• _Exercise requirements_
Nothing in the entries may be altered; copy them all exactly.

• _Records shown_
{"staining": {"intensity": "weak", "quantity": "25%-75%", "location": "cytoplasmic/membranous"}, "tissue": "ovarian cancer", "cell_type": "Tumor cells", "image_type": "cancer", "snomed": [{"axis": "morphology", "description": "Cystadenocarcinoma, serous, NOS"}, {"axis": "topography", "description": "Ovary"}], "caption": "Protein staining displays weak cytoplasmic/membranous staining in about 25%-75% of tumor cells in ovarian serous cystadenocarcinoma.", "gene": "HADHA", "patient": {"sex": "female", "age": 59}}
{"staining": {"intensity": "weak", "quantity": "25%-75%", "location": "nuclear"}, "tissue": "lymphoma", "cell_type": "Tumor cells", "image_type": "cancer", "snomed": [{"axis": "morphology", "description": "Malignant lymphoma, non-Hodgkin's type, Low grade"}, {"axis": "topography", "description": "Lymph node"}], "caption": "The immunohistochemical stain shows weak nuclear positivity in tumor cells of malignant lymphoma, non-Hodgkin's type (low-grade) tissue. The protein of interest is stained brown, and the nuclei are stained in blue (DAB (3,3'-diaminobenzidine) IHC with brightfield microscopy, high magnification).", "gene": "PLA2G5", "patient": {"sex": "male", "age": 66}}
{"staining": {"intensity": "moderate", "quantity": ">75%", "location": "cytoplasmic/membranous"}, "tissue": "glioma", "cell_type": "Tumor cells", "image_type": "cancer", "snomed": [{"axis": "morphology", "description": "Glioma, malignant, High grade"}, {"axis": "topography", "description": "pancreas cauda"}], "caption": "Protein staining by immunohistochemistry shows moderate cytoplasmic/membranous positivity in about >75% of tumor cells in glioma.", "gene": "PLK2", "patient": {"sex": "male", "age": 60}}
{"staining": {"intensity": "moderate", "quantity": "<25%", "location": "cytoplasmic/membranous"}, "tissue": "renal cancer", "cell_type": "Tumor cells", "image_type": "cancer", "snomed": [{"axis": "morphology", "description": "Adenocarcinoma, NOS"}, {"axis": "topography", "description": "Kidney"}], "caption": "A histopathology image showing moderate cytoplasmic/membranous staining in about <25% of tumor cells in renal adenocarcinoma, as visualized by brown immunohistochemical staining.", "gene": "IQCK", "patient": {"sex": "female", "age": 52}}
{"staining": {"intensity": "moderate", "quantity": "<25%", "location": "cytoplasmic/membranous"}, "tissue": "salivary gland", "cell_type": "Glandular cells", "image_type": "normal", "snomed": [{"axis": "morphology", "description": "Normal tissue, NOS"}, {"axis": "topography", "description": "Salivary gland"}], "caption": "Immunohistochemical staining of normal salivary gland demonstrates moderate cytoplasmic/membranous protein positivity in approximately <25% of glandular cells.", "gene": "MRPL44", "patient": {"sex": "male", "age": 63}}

• _Answer for this exercise_
{"staining": {"intensity": "weak", "quantity": "25%-75%", "location": "cytoplasmic/membranous"}, "tissue": "ovarian cancer", "cell_type": "Tumor cells", "image_type": "cancer", "snomed": [{"axis": "morphology", "description": "Cystadenocarcinoma, serous, NOS"}, {"axis": "topography", "description": "Ovary"}], "caption": "Protein staining displays weak cytoplasmic/membranous staining in about 25%-75% of tumor cells in ovarian serous cystadenocarcinoma.", "gene": "HADHA", "patient": {"sex": "female", "age": 59}}
{"staining": {"intensity": "weak", "quantity": "25%-75%", "location": "nuclear"}, "tissue": "lymphoma", "cell_type": "Tumor cells", "image_type": "cancer", "snomed": [{"axis": "morphology", "description": "Malignant lymphoma, non-Hodgkin's type, Low grade"}, {"axis": "topography", "description": "Lymph node"}], "caption": "The immunohistochemical stain shows weak nuclear positivity in tumor cells of malignant lymphoma, non-Hodgkin's type (low-grade) tissue. The protein of interest is stained brown, and the nuclei are stained in blue (DAB (3,3'-diaminobenzidine) IHC with brightfield microscopy, high magnification).", "gene": "PLA2G5", "patient": {"sex": "male", "age": 66}}
{"staining": {"intensity": "moderate", "quantity": ">75%", "location": "cytoplasmic/membranous"}, "tissue": "glioma", "cell_type": "Tumor cells", "image_type": "cancer", "snomed": [{"axis": "morphology", "description": "Glioma, malignant, High grade"}, {"axis": "topography", "description": "pancreas cauda"}], "caption": "Protein staining by immunohistochemistry shows moderate cytoplasmic/membranous positivity in about >75% of tumor cells in glioma.", "gene": "PLK2", "patient": {"sex": "male", "age": 60}}
{"staining": {"intensity": "moderate", "quantity": "<25%", "location": "cytoplasmic/membranous"}, "tissue": "renal cancer", "cell_type": "Tumor cells", "image_type": "cancer", "snomed": [{"axis": "morphology", "description": "Adenocarcinoma, NOS"}, {"axis": "topography", "description": "Kidney"}], "caption": "A histopathology image showing moderate cytoplasmic/membranous staining in about <25% of tumor cells in renal adenocarcinoma, as visualized by brown immunohistochemical staining.", "gene": "IQCK", "patient": {"sex": "female", "age": 52}}
{"staining": {"intensity": "moderate", "quantity": "<25%", "location": "cytoplasmic/membranous"}, "tissue": "salivary gland", "cell_type": "Glandular cells", "image_type": "normal", "snomed": [{"axis": "morphology", "description": "Normal tissue, NOS"}, {"axis": "topography", "description": "Salivary gland"}], "caption": "Immunohistochemical staining of normal salivary gland demonstrates moderate cytoplasmic/membranous protein positivity in approximately <25% of glandular cells.", "gene": "MRPL44", "patient": {"sex": "male", "age": 63}}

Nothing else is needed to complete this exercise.